The current spec says, in most of its methods, some variant of:

2. Let data be the result of getting a copy of the bytes held by the data parameter

3. Let normalizedAlgorithm be the result of normalizing an algorithm, with alg set to the algorithm parameter

which in turn ends up accessing properties of algorithm, which might have getters (which might mutate the data). So, we need to copy the data before doing anything else, which may be inefficient, especially if we want to add a synchronous version of the API (#167).

So, we may want to swap these operations, if that turns out to be web-compatible.

This issue was split out from #167 (comment) and following comments:

The JS object parameters must account for custom getters (which might mutate everything), which means the exact order that parameters are accessed must be specified. As specified, the input buffers are copied before reading the getters, which is another forced copy.

(...) by changing the order of operations. I strongly doubt that any user of the API is modifying the input data in algorithm object getters.
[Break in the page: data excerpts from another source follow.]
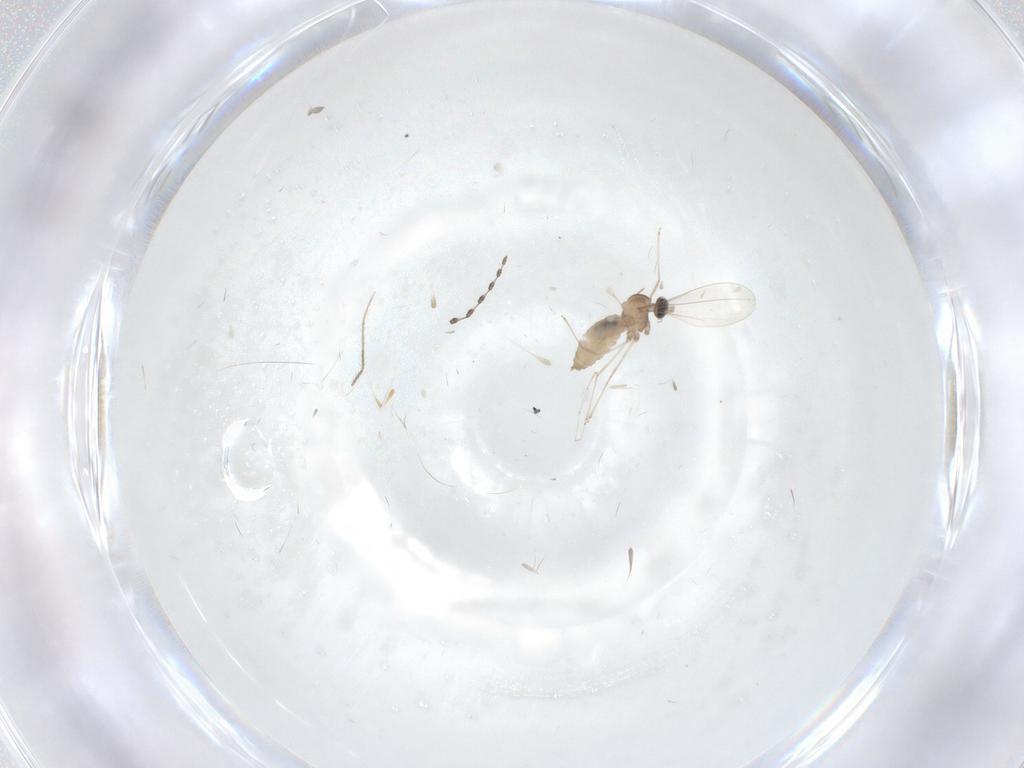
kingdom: Animalia
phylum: Arthropoda
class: Insecta
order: Diptera
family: Cecidomyiidae
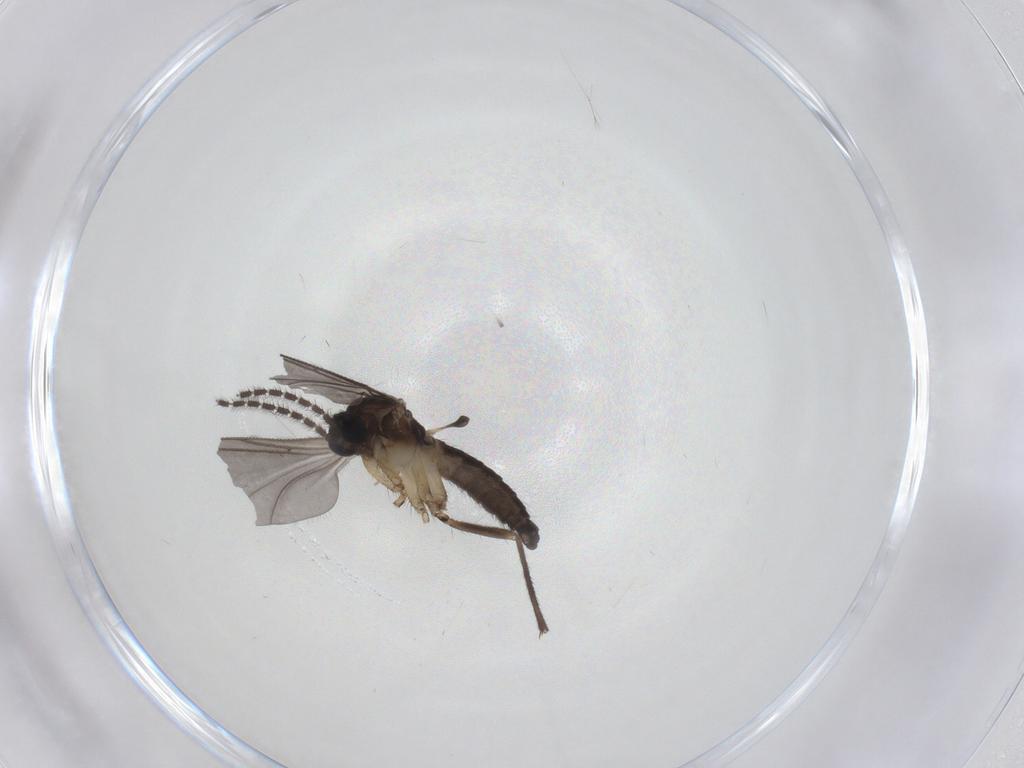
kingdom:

I would also be surprised if anything but (I hope!) WPT is sensitive to this. Though resolving the algorithm first means we tolerate arbitrary modifications to the buffers before we do the operation. I don't know if it's possible for those buffers to somehow stop being buffers or do something extra weird in between the two, such that some check by the IDL layer becomes invalidated.

(I actually don't know. I'm not an expert on JS state and the assumptions made by IDL layers. Probably need to talk to an expert there. What happens if the algorithm object has a custom property that, on access, transfers the underlying buffer to a message port. Does that put the object in some kind of bad state? Or if it messes with the prototype?)